#### Exercise data ####

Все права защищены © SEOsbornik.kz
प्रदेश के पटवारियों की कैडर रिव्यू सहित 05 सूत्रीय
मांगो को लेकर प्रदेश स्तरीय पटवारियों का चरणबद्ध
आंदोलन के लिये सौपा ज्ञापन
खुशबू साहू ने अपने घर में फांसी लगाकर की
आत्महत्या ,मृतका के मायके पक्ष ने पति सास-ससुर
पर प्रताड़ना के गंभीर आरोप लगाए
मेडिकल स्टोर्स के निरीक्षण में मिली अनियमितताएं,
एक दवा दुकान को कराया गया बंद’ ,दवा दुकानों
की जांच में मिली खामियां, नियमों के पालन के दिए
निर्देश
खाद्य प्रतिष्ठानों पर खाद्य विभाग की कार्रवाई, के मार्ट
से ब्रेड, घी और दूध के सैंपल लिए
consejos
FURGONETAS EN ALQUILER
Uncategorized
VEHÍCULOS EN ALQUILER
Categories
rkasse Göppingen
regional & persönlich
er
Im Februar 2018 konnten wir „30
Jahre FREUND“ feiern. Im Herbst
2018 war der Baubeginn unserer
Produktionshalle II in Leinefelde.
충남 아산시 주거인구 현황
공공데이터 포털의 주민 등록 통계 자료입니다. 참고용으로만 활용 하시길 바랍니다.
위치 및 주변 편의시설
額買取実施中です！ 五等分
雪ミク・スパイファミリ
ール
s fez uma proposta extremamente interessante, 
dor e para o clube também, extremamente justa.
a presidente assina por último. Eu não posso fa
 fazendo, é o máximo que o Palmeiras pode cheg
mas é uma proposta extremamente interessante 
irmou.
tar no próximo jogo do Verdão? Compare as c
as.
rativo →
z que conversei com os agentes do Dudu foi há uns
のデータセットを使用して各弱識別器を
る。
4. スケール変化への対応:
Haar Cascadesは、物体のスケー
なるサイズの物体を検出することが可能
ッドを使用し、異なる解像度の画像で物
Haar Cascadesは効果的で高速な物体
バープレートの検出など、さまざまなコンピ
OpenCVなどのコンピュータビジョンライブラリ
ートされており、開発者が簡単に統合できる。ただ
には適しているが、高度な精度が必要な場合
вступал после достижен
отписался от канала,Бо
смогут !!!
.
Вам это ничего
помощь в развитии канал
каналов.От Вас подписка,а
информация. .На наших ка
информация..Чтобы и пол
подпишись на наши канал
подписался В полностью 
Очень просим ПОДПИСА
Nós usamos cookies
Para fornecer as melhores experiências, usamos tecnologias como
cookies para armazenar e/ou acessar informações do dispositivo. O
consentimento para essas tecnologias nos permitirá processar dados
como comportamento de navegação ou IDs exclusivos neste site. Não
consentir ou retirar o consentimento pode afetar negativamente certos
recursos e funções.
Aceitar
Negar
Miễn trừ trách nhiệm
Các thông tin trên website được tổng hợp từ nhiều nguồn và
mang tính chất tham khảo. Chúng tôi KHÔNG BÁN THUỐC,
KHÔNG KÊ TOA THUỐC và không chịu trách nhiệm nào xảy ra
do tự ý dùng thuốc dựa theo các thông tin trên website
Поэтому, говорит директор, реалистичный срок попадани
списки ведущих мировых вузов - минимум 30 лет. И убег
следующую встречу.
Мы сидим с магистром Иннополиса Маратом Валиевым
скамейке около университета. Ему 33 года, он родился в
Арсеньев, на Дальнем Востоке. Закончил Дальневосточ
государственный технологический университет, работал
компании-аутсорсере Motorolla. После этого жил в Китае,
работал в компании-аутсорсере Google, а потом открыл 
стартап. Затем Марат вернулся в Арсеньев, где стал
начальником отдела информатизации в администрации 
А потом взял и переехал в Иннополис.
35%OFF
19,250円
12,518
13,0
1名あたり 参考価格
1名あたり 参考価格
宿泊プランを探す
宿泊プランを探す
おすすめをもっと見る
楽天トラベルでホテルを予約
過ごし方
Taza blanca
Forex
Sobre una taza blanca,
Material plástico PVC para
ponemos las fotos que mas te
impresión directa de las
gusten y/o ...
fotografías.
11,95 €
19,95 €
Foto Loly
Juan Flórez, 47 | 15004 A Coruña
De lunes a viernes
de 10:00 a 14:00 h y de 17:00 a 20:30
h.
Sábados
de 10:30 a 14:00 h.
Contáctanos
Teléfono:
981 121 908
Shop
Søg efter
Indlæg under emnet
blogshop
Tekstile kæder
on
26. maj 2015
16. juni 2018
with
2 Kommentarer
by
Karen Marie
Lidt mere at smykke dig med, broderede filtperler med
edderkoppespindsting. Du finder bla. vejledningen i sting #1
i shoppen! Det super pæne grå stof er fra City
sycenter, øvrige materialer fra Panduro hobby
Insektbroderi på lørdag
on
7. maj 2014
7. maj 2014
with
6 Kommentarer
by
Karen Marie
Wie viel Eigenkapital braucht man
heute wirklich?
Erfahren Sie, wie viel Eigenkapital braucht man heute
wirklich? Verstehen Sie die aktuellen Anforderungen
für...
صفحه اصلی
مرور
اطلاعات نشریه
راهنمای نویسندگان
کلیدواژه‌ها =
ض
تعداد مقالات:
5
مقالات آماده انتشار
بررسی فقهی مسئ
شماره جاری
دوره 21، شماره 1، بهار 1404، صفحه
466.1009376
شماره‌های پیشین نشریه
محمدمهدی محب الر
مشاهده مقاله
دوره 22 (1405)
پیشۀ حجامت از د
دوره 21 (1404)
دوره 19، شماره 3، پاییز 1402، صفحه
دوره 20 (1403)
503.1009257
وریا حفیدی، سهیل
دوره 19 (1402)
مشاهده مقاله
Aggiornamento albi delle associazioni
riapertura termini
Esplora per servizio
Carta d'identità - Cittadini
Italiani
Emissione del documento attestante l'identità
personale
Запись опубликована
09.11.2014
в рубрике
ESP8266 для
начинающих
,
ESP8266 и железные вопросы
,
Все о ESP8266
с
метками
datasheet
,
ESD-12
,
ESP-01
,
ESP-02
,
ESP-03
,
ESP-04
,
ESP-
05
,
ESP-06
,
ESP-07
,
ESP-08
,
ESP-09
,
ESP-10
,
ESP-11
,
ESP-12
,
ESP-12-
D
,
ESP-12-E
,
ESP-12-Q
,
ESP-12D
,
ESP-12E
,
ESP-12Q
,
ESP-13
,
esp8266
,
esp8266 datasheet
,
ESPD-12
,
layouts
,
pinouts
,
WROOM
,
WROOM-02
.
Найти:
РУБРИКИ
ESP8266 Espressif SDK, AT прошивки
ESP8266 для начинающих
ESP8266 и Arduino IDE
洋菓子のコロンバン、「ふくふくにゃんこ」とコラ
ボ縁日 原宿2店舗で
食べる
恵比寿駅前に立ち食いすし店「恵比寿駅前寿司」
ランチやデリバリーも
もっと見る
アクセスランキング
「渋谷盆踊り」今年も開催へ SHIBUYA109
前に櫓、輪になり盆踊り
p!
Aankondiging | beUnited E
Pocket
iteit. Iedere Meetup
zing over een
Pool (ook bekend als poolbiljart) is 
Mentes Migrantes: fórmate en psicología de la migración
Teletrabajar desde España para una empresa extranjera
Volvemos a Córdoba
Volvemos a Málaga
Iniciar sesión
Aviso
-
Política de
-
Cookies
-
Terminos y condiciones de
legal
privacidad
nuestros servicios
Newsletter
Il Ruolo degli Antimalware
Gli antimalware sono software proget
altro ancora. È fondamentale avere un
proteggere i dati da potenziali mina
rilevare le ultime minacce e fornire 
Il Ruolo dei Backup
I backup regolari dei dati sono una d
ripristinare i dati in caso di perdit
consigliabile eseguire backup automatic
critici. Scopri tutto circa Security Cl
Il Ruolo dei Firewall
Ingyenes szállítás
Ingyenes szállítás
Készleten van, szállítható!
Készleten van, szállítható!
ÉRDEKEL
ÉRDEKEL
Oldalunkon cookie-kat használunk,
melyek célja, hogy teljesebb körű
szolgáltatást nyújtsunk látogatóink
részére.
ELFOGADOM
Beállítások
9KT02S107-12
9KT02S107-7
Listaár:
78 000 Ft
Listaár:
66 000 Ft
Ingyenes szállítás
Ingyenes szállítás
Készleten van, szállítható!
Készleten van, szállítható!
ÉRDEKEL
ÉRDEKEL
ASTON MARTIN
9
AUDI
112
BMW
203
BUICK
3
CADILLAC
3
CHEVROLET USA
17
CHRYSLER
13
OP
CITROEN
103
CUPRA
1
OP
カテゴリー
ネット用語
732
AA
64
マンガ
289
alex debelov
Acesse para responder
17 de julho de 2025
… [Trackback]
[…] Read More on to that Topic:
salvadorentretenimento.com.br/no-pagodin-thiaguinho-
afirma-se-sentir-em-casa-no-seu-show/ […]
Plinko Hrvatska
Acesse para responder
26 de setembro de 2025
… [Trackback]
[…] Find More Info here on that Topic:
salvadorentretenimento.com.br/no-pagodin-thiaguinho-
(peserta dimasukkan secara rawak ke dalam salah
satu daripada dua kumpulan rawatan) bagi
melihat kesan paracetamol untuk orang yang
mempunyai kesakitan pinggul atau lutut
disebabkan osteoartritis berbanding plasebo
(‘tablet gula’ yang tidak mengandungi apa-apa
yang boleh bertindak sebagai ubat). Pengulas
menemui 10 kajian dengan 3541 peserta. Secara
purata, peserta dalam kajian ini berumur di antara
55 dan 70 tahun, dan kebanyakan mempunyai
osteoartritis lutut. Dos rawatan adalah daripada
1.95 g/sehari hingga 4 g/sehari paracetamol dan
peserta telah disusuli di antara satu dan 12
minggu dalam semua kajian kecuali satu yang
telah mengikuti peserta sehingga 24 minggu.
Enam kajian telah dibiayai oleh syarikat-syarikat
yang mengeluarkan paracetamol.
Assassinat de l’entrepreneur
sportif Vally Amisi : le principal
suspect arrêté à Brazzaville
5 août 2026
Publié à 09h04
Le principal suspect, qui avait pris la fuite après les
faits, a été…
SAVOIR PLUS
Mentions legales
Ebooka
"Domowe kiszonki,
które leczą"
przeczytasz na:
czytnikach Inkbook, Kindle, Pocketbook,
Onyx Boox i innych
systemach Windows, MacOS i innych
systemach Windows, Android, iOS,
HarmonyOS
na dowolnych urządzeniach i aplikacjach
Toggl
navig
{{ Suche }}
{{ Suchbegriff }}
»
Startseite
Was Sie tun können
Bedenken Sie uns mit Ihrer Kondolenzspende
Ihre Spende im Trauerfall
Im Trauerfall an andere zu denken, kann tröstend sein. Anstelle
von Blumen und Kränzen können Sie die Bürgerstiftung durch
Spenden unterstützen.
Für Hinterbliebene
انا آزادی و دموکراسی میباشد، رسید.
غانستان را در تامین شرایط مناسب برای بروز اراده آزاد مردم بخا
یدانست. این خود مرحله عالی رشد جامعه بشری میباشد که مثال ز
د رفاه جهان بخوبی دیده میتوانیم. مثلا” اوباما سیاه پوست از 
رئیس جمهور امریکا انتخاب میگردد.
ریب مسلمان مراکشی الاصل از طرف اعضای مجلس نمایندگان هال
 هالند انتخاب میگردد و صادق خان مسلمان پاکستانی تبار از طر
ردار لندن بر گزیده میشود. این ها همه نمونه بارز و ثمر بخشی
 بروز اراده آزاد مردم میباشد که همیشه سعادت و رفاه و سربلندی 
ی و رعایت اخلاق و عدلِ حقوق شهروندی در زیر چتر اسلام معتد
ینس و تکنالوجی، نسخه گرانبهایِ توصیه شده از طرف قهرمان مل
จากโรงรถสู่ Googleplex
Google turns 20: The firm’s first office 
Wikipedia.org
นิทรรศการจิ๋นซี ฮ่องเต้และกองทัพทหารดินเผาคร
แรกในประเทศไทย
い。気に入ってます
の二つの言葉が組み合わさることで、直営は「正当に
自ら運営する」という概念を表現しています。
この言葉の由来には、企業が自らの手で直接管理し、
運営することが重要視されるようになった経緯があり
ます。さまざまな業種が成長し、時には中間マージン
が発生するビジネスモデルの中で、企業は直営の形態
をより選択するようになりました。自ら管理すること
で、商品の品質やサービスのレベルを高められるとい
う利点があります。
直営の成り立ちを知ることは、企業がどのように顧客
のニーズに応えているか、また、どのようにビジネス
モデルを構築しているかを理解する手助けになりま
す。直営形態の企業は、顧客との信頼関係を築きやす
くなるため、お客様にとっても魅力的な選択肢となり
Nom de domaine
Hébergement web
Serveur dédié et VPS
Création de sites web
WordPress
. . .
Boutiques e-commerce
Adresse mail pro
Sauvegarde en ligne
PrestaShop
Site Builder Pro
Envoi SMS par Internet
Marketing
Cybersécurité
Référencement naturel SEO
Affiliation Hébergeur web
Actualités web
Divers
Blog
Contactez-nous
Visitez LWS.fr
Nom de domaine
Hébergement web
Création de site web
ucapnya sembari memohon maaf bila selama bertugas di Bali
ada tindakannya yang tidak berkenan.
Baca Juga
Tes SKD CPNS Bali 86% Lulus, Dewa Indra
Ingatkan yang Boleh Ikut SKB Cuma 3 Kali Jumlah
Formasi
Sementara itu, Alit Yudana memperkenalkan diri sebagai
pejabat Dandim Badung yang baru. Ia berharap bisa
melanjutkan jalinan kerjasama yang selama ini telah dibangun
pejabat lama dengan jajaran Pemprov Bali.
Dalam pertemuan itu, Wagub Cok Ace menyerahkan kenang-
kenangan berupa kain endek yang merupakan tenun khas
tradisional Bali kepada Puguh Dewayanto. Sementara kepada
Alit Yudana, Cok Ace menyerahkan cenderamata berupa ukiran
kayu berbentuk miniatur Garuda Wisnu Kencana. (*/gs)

####

Task: Reproduce every line in the records above that contains the word "Trauerfall".

Result of this exercise:
Ihre Spende im Trauerfall
Im Trauerfall an andere zu denken, kann tröstend sein. Anstelle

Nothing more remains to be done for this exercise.